-------- PASSAGE SHOWN

Closed levinas closed 10 years ago

levinas commented 10 years ago
|  291   |   183   |    Stage 2/4: a6     | 0:12:37  |     b93.rast     |
|  292   |   183   |    Stage 2/3: a6     | 0:41:08  |  b93.rast_fast   |

After a while, it becomes:

|  291   |   183   | [FAIL] [Errno 32] Broken pipe | 0:15:02  |       b93.rast       |
|  292   |   183   | [FAIL] [Errno 32] Broken pipe | 0:15:00  |    b93.rast_fast     |

I have not noticed this happening elsewhere.

This may have been caused by broken pipe. There are still some spades processes running.

levinas commented 10 years ago

@cbun. Jobs got restarted after this error message in compute server on elm:

Upload complete: /disks/arast/fangfang/ar-test-data/fangfang/209/325/325_report.txt
ERROR:pika.adapters.base_connection:Socket Error on fd 7: 104
WARNING:pika.adapters.blocking_connection:Received Channel.Close, closing: None
Process [Worker 1]::
Traceback (most recent call last):
  File "/vol/kbase/runtime/lib/python2.7/multiprocessing/process.py", line 258, in _bootstrap
    self.run()

----------------

— ACTIONS TO TAKE —
[a] In the broken-pipe issue thread, what cause does levinas suggest for jobs 291 and 292 changing to a failed status?
[b] Can you carry on the issue thread's traceback from its last line?
The listing comes from a separate source and is unrelated to the issue thread.

-------- DATA EXCERPTS

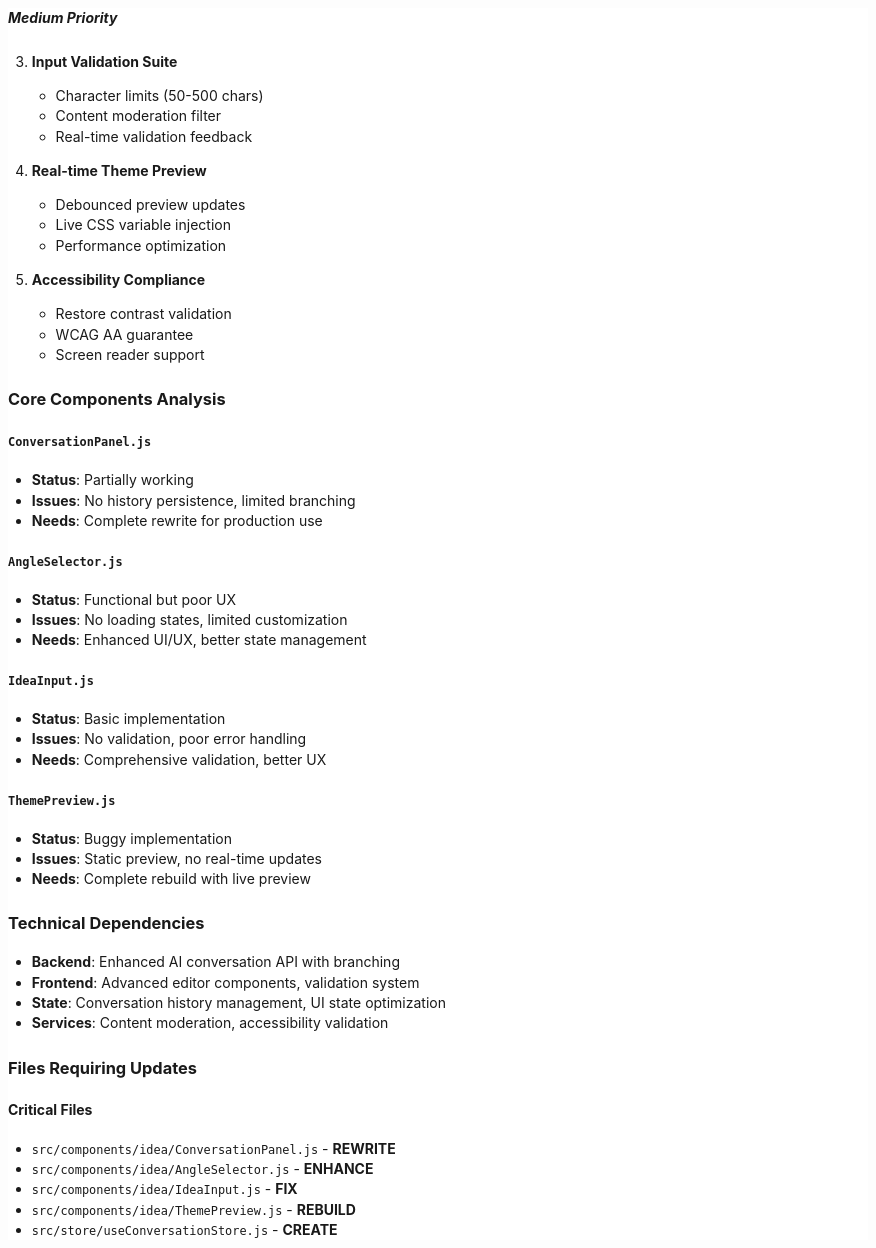 ##### Medium Priority
3. **Input Validation Suite**
   - Character limits (50-500 chars)
   - Content moderation filter
   - Real-time validation feedback

4. **Real-time Theme Preview**
   - Debounced preview updates
   - Live CSS variable injection
   - Performance optimization

5. **Accessibility Compliance**
   - Restore contrast validation
   - WCAG AA guarantee
   - Screen reader support

### Core Components Analysis

#### `ConversationPanel.js`
- **Status**: Partially working
- **Issues**: No history persistence, limited branching
- **Needs**: Complete rewrite for production use

#### `AngleSelector.js`
- **Status**: Functional but poor UX
- **Issues**: No loading states, limited customization
- **Needs**: Enhanced UI/UX, better state management

#### `IdeaInput.js`
- **Status**: Basic implementation
- **Issues**: No validation, poor error handling
- **Needs**: Comprehensive validation, better UX

#### `ThemePreview.js`
- **Status**: Buggy implementation
- **Issues**: Static preview, no real-time updates
- **Needs**: Complete rebuild with live preview

### Technical Dependencies
- **Backend**: Enhanced AI conversation API with branching
- **Frontend**: Advanced editor components, validation system
- **State**: Conversation history management, UI state optimization
- **Services**: Content moderation, accessibility validation

### Files Requiring Updates

#### Critical Files
- `src/components/idea/ConversationPanel.js` - **REWRITE**
- `src/components/idea/AngleSelector.js` - **ENHANCE**
- `src/components/idea/IdeaInput.js` - **FIX**
- `src/components/idea/ThemePreview.js` - **REBUILD**
- `src/store/useConversationStore.js` - **CREATE**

----------------

— WRITTEN RESPONSES —
[a] Levinas suggests a broken pipe may have caused it, since both jobs went from "Stage 2" to "[FAIL] [Errno 32] Broken pipe." Some spades processes were also still running.

[b]
  File "/vol/kbase/runtime/lib/python2.7/multiprocessing/process.py", line 114, in run
    self._target(*self._args, **self._kwargs)
  File "/disks/arast/fangfang/assembly/lib/assembly/consume.py", line 376, in start
    self.fetch_job()
  File "/disks/arast/fangfang/assembly/lib/assembly/consume.py", line 350, in fetch_job
    channel.start_consuming()
  File "/vol/kbase/runtime/lib/python2.7/site-packages/pika/adapters/blocking_connection.py", line 722, in start_consuming
    self.connection.process_data_events()
  File "/vol/kbase/runtime/lib/python2.7/site-packages/pika/adapters/blocking_connection.py", line 88, in process_data_events
    if self._handle_read():
  File "/vol/kbase/runtime/lib/python2.7/site-packages/pika/adapters/blocking_connection.py", line 184, in _handle_read
    super(BlockingConnection, self)._handle_read()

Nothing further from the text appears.